- **AVAILABLE DATA**:
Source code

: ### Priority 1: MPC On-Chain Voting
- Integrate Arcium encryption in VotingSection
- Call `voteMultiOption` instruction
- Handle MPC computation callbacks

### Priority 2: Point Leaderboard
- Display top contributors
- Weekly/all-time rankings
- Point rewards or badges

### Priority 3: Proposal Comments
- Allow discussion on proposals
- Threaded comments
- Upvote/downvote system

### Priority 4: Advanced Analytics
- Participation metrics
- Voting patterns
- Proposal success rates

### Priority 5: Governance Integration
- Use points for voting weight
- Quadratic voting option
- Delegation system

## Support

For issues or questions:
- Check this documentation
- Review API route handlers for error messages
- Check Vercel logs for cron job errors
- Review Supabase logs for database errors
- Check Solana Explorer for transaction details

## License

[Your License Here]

==

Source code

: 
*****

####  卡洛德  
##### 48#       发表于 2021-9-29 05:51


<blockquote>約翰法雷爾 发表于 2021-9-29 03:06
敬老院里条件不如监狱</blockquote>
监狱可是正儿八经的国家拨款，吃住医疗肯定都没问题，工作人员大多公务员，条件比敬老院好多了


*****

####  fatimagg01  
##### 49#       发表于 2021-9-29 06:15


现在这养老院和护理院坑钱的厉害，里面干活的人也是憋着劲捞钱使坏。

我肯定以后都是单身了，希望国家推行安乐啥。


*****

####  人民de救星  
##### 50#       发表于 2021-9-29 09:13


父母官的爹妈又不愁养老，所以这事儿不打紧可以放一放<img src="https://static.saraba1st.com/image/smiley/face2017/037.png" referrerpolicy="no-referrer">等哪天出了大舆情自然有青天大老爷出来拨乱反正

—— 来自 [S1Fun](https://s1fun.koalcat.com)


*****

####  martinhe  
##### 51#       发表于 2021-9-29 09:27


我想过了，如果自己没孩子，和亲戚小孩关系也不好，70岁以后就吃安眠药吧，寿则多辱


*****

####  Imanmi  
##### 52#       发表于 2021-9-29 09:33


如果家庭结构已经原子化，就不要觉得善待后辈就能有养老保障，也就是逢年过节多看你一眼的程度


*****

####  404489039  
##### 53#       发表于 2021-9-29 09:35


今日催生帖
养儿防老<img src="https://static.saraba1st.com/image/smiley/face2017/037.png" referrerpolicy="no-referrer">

- **PROBLEM DETAILS**: Reproduce, word for word and in full, only the lines above that start at the line with "### Priority 4: Advanced Analytics" and run through the line with "[Your License Here]", both ends included.

- **SOLVED PROBLEM**:
### Priority 4: Advanced Analytics
- Participation metrics
- Voting patterns
- Proposal success rates

### Priority 5: Governance Integration
- Use points for voting weight
- Quadratic voting option
- Delegation system

## Support

For issues or questions:
- Check this documentation
- Review API route handlers for error messages
- Check Vercel logs for cron job errors
- Review Supabase logs for database errors
- Check Solana Explorer for transaction details

## License

[Your License Here]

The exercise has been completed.